Iatsenko, I., Boichenko, I., & Sommer, R. (2014). Caenorhabditis elegans – Bacillus thuringiensis interactions: new insights into mechanisms of host resistance and pathogen virulence. In 47th Annual Meeting of the Society for Invertebrate Pathology and International Congress on Invertebrate Pathology and Microbial Control (pp. 62).

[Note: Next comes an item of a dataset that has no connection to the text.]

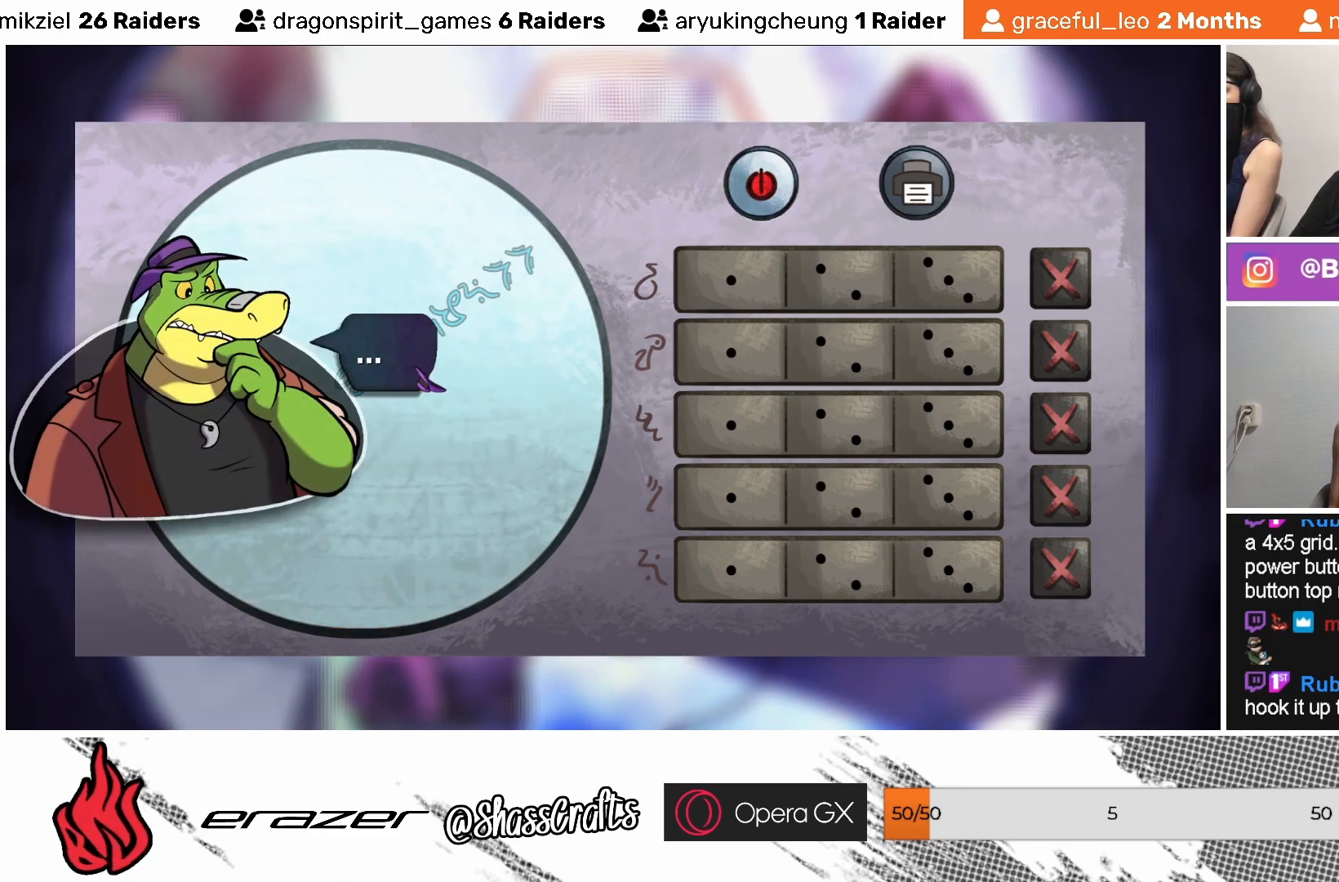
{"buttons": [], "left_stick": "center", "events": []}
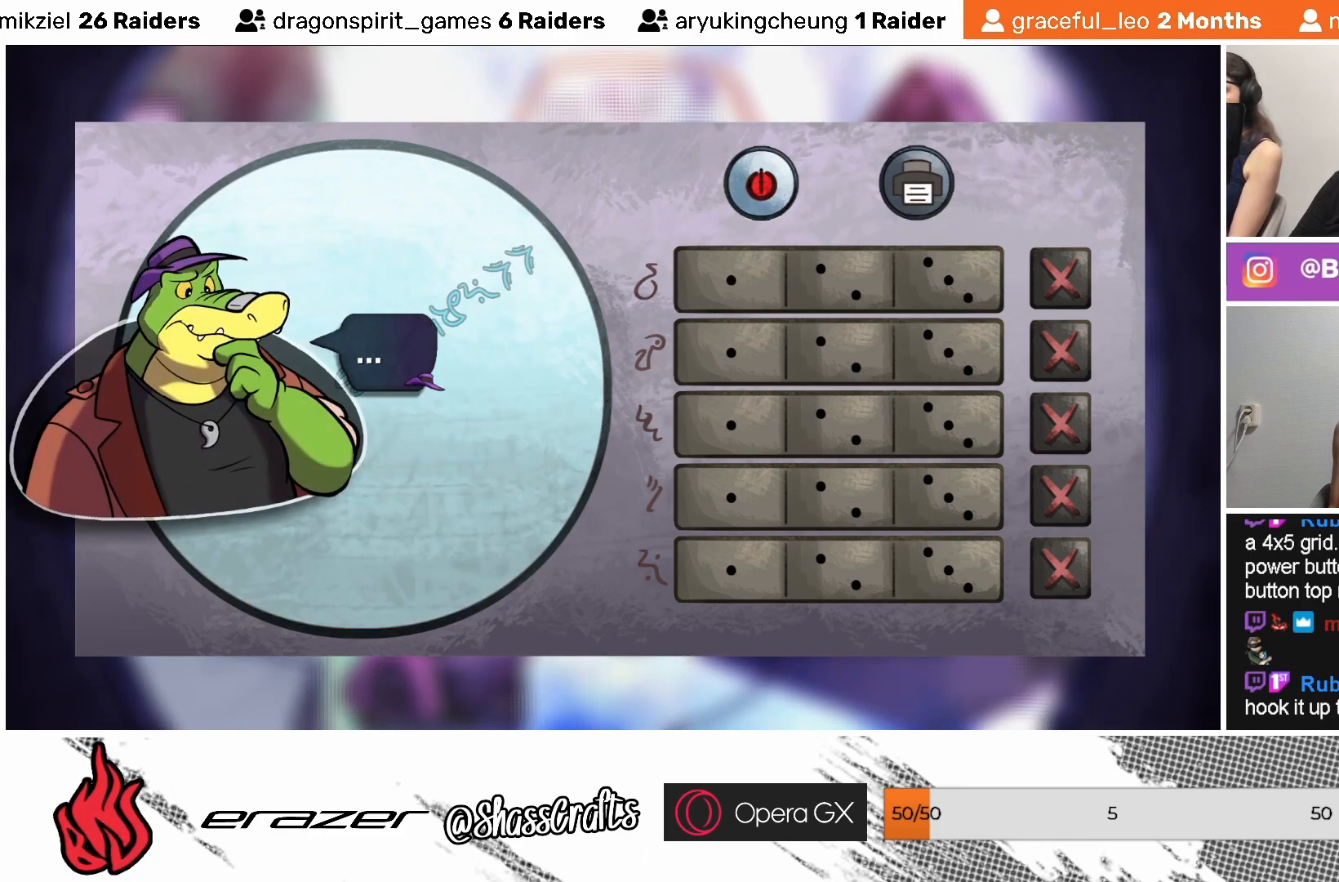
{"buttons": [], "left_stick": "center", "events": []}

Cite as: https://hdl.handle.net/21.11116/0000-0010-807A-4
Abstract
Genetically tractable model nematode Caenorhabditis elegans has been successfully used in the host-pathogen interaction studies and helped to uncover conserved virulence factors of clinically relevant pathogens. At the same time interactions of this nematode with its natural pathogens are poorly investigated. Bacteria from the genus Bacillus are among potential natural pathogens of the nematodes. Therefore, previously we isolated 768 Bacillus strains and tested them for the virulence to nematodes. Although only 3% of tested Bacillus strains were pathogenic, one strain called B. thuringiensis DB27 exhibited extreme virulence to C. elegans. Currently we are trying to tackle both sides of this host- pathogen equation and aiming to identify virulence factors of B. thuringiensis DB27 as well as C. elegans defense mechanisms. First, combining plasmid-curing and genome sequencing, we discovered that novel nematicidal Cry21 toxins with synergistic activity are the main nematicidal factors of DB27. We expressed these novel toxins in E. coli and confirmed their activity against C. elegans. Importantly, these toxins are also active against other free-living and animal parasitic nematodes, suggesting their potential application against parasitic nematodes. Our parallel work on the host side led to the discovery of C. elegans novel innate immunity pathway involved in the defense against pathogens. Specifically, we identified novel function for Dicer in C. elegans antibacterial innate immunity and showed that this function is largely associated with microRNA processing. Taken together, our reciprocal studies uncovered a previously unknown role for DCR-1/Dicer in C. elegans antibacterial immunity as well as identified novel nematicidal toxins.